Rachael Stott’s artwork for the people in this chapter edges out her draftsman-like illustration for the house and the TARDIS.  This is because writer George Mann sets the pace of a Cloister Bell danger signal and clock.  Stott ably matches the pace with an exciting chase through the house and the TARDIS.

Gaze into the crystal ball and discover the secrets of Mjonlir in the pages of the Mighty Thor!  Or watch Jason Aaron waste a bunch of trees to tweak the familiar origin of the hammer and Thor.  A tweak that could have been covered in a paragraph.  I won't spoil the "surprise" but the only inventive thing in Thor is the wraparound by regular artist Russell Dauterman.

Can Squirrel Girl be as clever as the cover.

Yes.  Previously in Squirrel Girl, Nancy convinced Doreen to go on a vacation in the Canadian woods where her Mom rented a cabin.  She left reformed super-villain Brain Drain in charge of the city.  While Doreen fought boredom at the cabin, Brain Drain kept encountering one man multiple times.  What appeared to be just a blow off joke turned into something much more inventive and impressive.

This second issue of a rare Squirrel Girl storyarc goes even farther to highlight the threat of Enigmo.  Brain Drain also concludes something wrong, and he decides to bring help.  If you’ve guessed Ant-Man, since he’s on the cover, you’re way ahead of the game.

I can’t get over how writer Ryan North and artist Erica Henderson evolve the funny, freewheeling nature of Squirrel Girl into a science fiction nightmare.  The tone hasn’t changed at all, but Enigmo is something that’s genuinely frightening.  North and Henderson in original subtle ways present a takeover of the planet that’s smooth and natural.  Not a single hero, ones more powerful and arguably smarter than Squirrel Girl, can curtail the growth of Enigmo into a single power.

- [Entries provided]:
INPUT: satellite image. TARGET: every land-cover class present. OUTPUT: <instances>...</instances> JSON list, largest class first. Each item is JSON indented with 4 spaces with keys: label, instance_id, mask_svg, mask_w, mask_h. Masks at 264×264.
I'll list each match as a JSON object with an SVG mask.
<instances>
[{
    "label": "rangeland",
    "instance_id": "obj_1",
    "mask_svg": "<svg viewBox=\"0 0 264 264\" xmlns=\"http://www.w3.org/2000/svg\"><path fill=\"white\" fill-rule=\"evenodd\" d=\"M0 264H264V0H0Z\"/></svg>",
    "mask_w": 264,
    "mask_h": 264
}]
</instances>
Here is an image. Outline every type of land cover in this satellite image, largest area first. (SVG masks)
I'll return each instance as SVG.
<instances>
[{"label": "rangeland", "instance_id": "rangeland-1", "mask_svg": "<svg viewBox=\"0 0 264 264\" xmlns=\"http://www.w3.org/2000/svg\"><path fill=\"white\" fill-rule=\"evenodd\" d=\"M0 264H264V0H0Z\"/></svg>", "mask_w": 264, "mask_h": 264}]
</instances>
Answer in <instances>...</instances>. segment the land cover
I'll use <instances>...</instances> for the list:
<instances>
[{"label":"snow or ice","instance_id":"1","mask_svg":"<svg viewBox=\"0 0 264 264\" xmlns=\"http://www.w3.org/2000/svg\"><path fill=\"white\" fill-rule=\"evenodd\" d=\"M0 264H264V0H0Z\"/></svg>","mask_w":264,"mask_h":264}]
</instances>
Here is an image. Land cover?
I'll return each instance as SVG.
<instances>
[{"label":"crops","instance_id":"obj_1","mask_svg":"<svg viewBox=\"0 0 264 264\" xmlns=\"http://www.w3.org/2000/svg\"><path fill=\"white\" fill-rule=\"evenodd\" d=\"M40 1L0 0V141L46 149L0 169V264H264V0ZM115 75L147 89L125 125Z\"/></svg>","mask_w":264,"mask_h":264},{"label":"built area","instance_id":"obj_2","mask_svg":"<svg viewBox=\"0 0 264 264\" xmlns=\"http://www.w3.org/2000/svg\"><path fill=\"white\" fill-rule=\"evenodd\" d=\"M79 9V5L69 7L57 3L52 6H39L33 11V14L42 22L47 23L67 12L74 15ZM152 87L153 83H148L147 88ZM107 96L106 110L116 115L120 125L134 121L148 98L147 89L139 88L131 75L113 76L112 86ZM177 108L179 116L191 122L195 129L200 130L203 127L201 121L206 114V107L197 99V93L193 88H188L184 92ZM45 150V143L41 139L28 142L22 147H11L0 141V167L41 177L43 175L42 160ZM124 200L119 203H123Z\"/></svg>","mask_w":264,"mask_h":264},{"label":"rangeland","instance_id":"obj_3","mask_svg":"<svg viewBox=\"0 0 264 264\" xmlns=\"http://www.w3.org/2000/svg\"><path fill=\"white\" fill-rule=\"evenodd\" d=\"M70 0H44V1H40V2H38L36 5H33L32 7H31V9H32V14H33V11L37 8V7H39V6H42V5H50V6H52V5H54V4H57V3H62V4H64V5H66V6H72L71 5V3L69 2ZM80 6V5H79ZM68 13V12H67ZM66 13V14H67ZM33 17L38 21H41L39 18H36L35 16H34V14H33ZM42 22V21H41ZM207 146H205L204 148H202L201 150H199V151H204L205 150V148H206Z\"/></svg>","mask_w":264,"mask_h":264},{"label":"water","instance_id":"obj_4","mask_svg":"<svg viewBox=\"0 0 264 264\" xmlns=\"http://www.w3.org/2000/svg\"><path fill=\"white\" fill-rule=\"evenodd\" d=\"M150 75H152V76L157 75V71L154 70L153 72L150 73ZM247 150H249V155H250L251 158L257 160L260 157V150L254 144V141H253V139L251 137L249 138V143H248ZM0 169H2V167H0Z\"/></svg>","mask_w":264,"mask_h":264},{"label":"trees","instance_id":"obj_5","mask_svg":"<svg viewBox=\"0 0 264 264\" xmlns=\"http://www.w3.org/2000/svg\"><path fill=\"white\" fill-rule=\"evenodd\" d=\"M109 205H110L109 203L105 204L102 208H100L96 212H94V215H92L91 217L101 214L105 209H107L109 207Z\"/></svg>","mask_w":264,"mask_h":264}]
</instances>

- [Directives]:
1 – Summarize the comic book reviews in two sentences.
2 – Reproduce the passage of the comic book reviews that begins at the words "Gaze into the" and stops after "as the cover.".

- [Task results]:
1 – The reviews praise Rachael Stott's art for matching the pace that George Mann sets in a chase through the house and the TARDIS. They dismiss Jason Aaron's Thor issue as a tweak to the hammer's origin that could have been covered in a paragraph, but commend Ryan North and Erica Henderson for evolving Squirrel Girl's funny, freewheeling nature into a genuinely frightening science fiction nightmare in which no hero can curtail the growth of Enigmo.

2 –
Gaze into the crystal ball and discover the secrets of Mjonlir in the pages of the Mighty Thor!  Or watch Jason Aaron waste a bunch of trees to tweak the familiar origin of the hammer and Thor.  A tweak that could have been covered in a paragraph.  I won't spoil the "surprise" but the only inventive thing in Thor is the wraparound by regular artist Russell Dauterman.

Can Squirrel Girl be as clever as the cover.